Destinée étrange que celle de l’homme ! La vie lui est donnée, et il est un insensé s’il s’y attache, puisqu’elle va lui être retirée. La mort lui est imposée irrévocablement, et il est un insensé encore s’il y sacrifie la vie, puisqu’elle est un bienfait de Dieu !… Que faire donc ? et comment concilier cette contradiction fatale, comment caresser tout ensemble et la vie et la mort ? Hélas ! c’est là l’équilibre où il n’est donné à aucun homme d’atteindre ! Mais, certes, entre ceux-là qui disposent toutes choses comme s’ils devaient toujours rester dans ce monde, et ceux qui, comme les Chartreux, disposent toutes choses comme s’ils l’avaient déjà quitté, la palme de la folie n’appartient-elle pas réellement aux premiers ?

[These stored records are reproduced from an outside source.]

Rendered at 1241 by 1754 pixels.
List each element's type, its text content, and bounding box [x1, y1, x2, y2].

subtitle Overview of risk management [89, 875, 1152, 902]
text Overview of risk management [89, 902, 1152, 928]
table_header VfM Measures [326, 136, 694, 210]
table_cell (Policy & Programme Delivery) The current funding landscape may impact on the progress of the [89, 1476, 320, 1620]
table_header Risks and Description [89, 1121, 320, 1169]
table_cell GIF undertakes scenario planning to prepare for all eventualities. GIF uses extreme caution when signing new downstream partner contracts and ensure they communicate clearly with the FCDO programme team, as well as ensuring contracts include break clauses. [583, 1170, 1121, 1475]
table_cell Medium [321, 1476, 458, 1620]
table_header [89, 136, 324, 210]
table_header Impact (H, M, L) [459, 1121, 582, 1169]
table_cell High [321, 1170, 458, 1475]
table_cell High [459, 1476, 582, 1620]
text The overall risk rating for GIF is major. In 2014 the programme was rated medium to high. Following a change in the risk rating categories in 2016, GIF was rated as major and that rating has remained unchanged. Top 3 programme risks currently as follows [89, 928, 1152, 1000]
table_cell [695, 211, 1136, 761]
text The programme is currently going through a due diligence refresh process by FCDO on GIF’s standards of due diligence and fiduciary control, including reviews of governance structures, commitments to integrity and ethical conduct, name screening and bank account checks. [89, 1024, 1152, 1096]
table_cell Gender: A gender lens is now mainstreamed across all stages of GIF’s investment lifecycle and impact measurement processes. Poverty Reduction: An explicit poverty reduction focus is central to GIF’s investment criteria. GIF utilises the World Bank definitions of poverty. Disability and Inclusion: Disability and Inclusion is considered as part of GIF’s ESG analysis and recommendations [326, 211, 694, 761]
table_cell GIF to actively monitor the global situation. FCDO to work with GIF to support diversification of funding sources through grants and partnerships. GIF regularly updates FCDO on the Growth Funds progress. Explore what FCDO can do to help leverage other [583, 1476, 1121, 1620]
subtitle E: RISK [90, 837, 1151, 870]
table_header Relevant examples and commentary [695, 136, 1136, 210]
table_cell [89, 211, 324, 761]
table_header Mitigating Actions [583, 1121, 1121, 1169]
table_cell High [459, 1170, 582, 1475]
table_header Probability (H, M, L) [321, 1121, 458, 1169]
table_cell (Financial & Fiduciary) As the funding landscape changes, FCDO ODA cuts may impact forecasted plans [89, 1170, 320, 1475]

Après avoir visité le couvent, nous tournons vers le réfectoire, où la table est mise et le repas servi : repas maigre de tout point, car si d’une part saint Bruno a assujetti sa cuisine à un maigre éternel, d’autre part les Chartreux d’aujourd’hui sont trop pauvres pour pouvoir éluder les austérités de la règle au moyen de la qualité et de la variété des mets et des assaisonnements. Notre morue, notre riz nous sont servis par un grand monsieur vêtu de noir, de qui les manières comme il faut et la conversation de bon goût forment un singulier et presque gênant contraste avec l’office subalterne qu’il remplit auprès de nous. Nous apprenons plus tard que ce monsieur, qui appartient à une excellente famille, a quitté une position avantageuse pour se faire Chartreux, et qu’à cet effet il accomplit l’un après l’autre tous les degrés du noviciat. En vérité, des choses si étranges et pourtant si respectables à quelques égards font songer qu’en toute carrière il y a des don Quichotte, comme en tout temps et en tout Toboso il y a des Sancho Panza.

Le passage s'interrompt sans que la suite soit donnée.